Mal Fletcher comments on the resurgence in popularity of Marxist thought on Britain's university campuses.

Mal Fletcher
Mal Fletcher

Marxist thought is apparently enjoying something of a resurgence in popularity on Britain's university campuses, as an emerging generation realises that it may face worse economic prospects then its parents.

A poll released last month revealed that twice as many young people regard big business as a danger than are fearful of communism.

Meanwhile, Marxist groups are using the bicentenary of the philosopher's birth and the fiftieth anniversary of the 1968 student protests to promote militancy.

One leader of a university Marxist society said recently that, 'Despite the monstrosity of the Stalinist regime, we can see the power and strength of a planned economy.'

The question is not whether there is planning behind an economy, but who does the planning?
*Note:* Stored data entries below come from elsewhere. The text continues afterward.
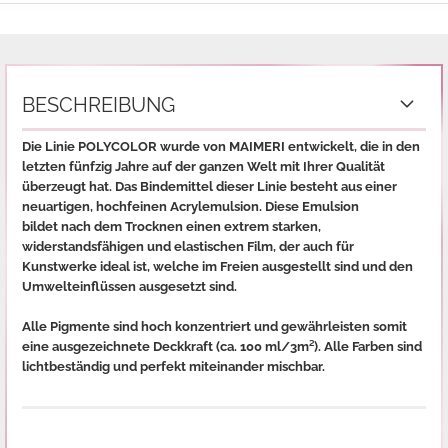
BESCHREIBUNG
Die Linie
wurde von
entwickelt, die in den
POLYCOLOR
MAIMERI
letzten fünfzig Jahre auf der ganzen Welt mit Ihrer Qualität
überzeugt hat. Das Bindemittel dieser Linie besteht aus einer
neuartigen, hochfeinen Acrylemulsion. Diese Emulsion
bildet nach dem Trocknen einen extrem starken,
widerstandsfähigen und elastischen Film, der auch für
Kunstwerke ideal ist, welche im Freien ausgestellt sind und den
Umwelteinflüssen ausgesetzt sind.
Alle Pigmente sind hoch konzentriert und gewährleisten somit
eine ausgezeichnete Deckkraft (ca. 100 ml/3m²).
Alle Farben sind
lichtbeständig und perfekt miteinander mischbar.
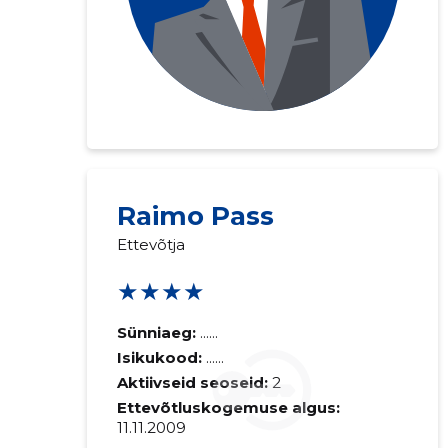
Raimo Pass
Ettevõtja
★★★★
Sünniaeg:
......
Isikukood:
......
Aktiivseid seoseid:
2
Ettevõtluskogemuse algus:
11.11.2009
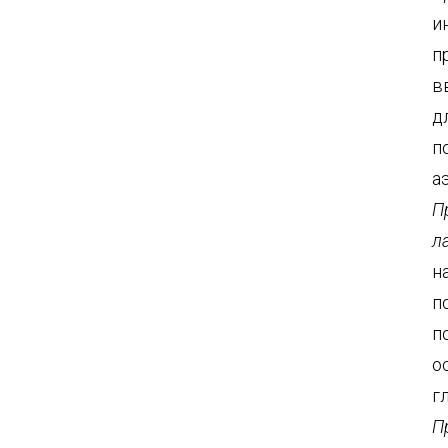
и
п
в
д
п
а
П
л
н
п
п
о
г
П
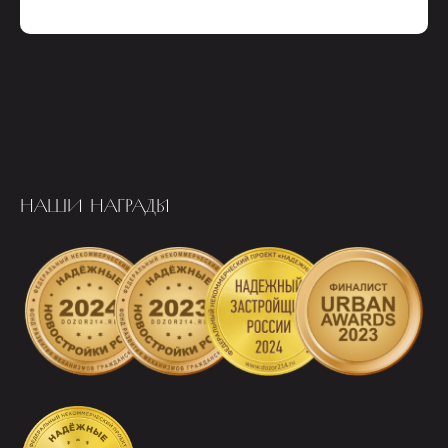
НАШИ НАГРАДЫ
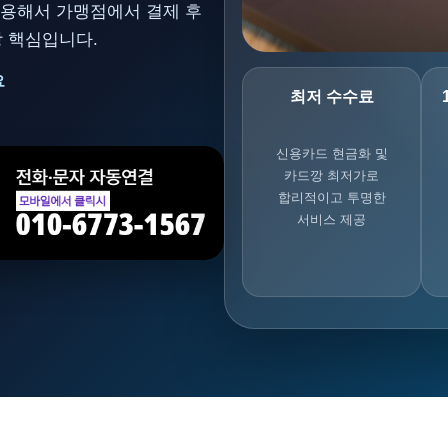
용해서 가맹점에서 결제 후
 핵심입니다.
요
최저 수수료
신용카드 현금화 및
카드깡 최저가로
합리적이고 투명한
서비스 제공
Arguably, history reveals that, in practice if not in theory, communism serves vested interests even more than capitalism.

This is no mean feat. Capitalism has often been guilty of looking after the interests of the few at the expense of the many, as Jeremy Corbyn keeps reminding us.

The quirky British film 5 Greedy Bankers used dark humour to illustrate the depth of public antagonism toward the banking industry in the wake of the 2008 financial meltdown.

The heist movie related how four victims of banking greed took their revenge on the managers and high-fliers whom they personally held responsible for their plight.

The film was released in 2016, a full eight years after the crisis began. The subject of banking culpability for the Great Recession was clearly still fresh in the public mind.

This is hardly surprising when the meltdown pushed unemployment in the UK above ten percent - a figure more commonly seen in the south of Europe. Meanwhile, housing prices dropped by 28 percent.

While the level of public outrage seen at the time may now have died down, there is still residual anger toward those who not only escaped imprisonment but received healthy bonuses, while others lost their jobs and homes.

Even now, CEOs of private and public companies - and charities - are sometimes awarded very healthy bonuses while the organisations they lead lose money hand-over-fist.

In many respects, the impact of all this is felt most by younger people. Even where this is not the case, young adults believe that it is. Who can blame them?